Major Features and Improvements

  • Add TFTransformOutput utility class that wraps the output of tf.Transform for
    use in training. This makes it easier to consume the output written by
    tf.Transform (see update examples for usage).
  • Increase efficiency of quantiles (and therefore bucketize).

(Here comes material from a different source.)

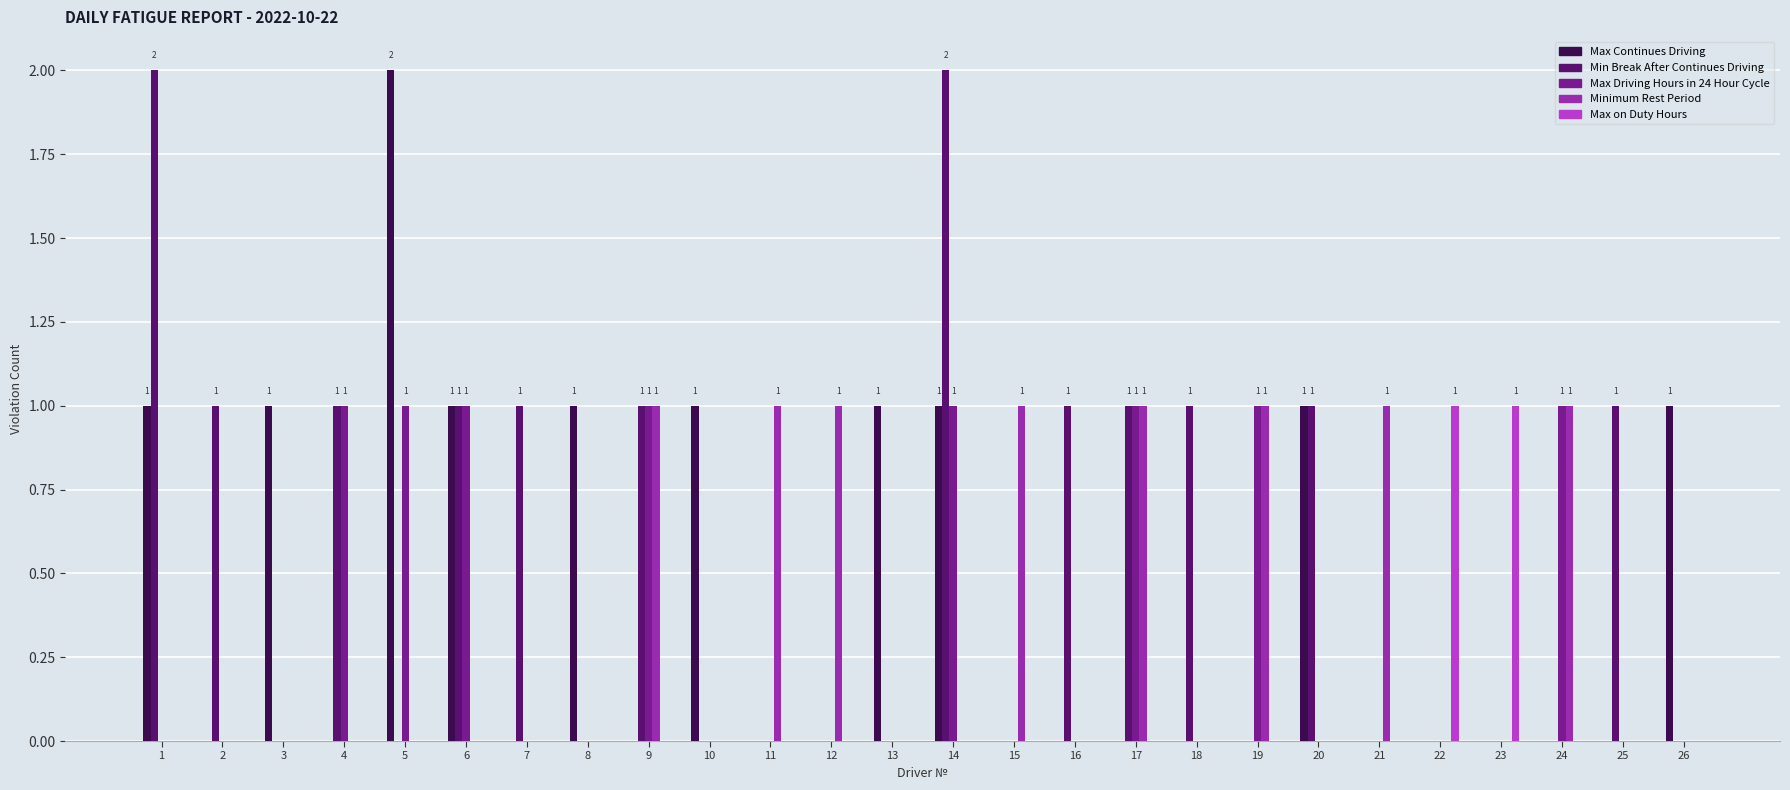

How many groups of bars are there?

26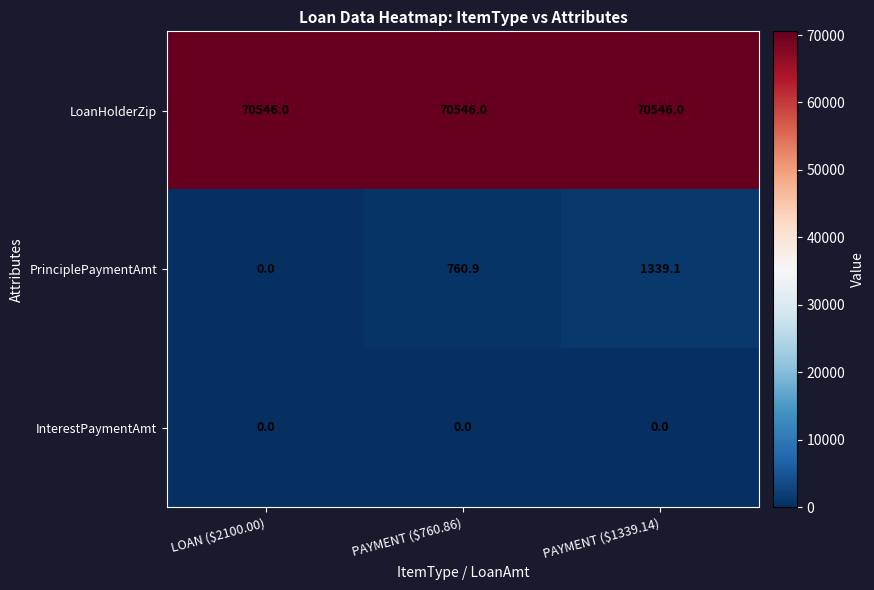

The value of LoanHolderZip at PAYMENT ($1339.14) is 70546.0. True or false?

True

Bug Fixes and Other Changes

  • Change tft.sum/tft.mean/tft.var to only support basic numeric types.
  • Widen the output type of tft.sum for some input types to avoid overflow
    and/or to preserve precision.
  • For int32 and int64 input types, change the output type of tft.mean/
    tft.var/tft.scale_to_z_score from float64 to float32 .
  • Change the output type of tft.size to be always int64.
  • Context now accepts passthrough_keys which can be used when additional
    information should be attached to dataset instances in the pipeline which
    should not be part of the transformation graph, for example: instance keys.
  • In addition to using TFTransformOutput, the examples demonstrate new workflows
    where a vocabulary is computed, but not applied, in the preprocessing_fn.
  • Added dependency on the absl-py package.
  • TransformTestCase test cases can now be parameterized.
  • Add support for partitioned variables when loading a model.
  • Export the coders subpackage so that users can access it as tft.coders,
    e.g. tft.coders.ExampleProtoCoder.
  • Setting dtypes for numpy arrays in tft.coders.ExampleProtoCoder and
    tft.coders.CsvCoder.
  • tft.mean, tft.max and tft.var now support tf.SparseTensor.
  • Update examples to use "core" TensorFlow estimator API (tf.estimator).
  • Depends on protobuf>=3.6.0<4.

Breaking changes

  • apply_saved_transform is removed. See note on
    partially_apply_saved_transform in the Deprecations section.
  • No longer set vocabulary_file in IntDomain when using
    tft.compute_and_apply_vocabulary or tft.apply_vocabulary.
  • Requires pre-installed TensorFlow >=1.8,<2.

Deprecations

  • The expected_asset_file_contents of
    TransformTestCase.assertAnalyzeAndTransformResults has been deprecated, use
    expected_vocab_file_contents instead.
  • transform_fn_io.TRANSFORMED_METADATA_DIR and
    transform_fn_io.TRANSFORM_FN_DIR should not be used, they are now aliases
    for TFTransformOutput.TRANSFORMED_METADATA_DIR and
    TFTransformOutput.TRANSFORM_FN_DIR respectively.
  • partially_apply_saved_transform is deprecated, users should use the
    transform_raw_features method of TFTransformOuptut instead. These differ
    in that partially_apply_saved_transform can also be used to return both the
    input placeholders and the outputs. But users do not need this functionality
    because they will typically create the input placeholders themselves based
    on the feature spec.
  • Renamed tft.uniques to tft.vocabulary, tft.string_to_int to
    tft.compute_and_apply_vocabulary and tft.apply_vocab to
    tft.apply_vocabulary. The existing methods will remain for a few more minor
    releases but are now deprecated and should get migrated away from.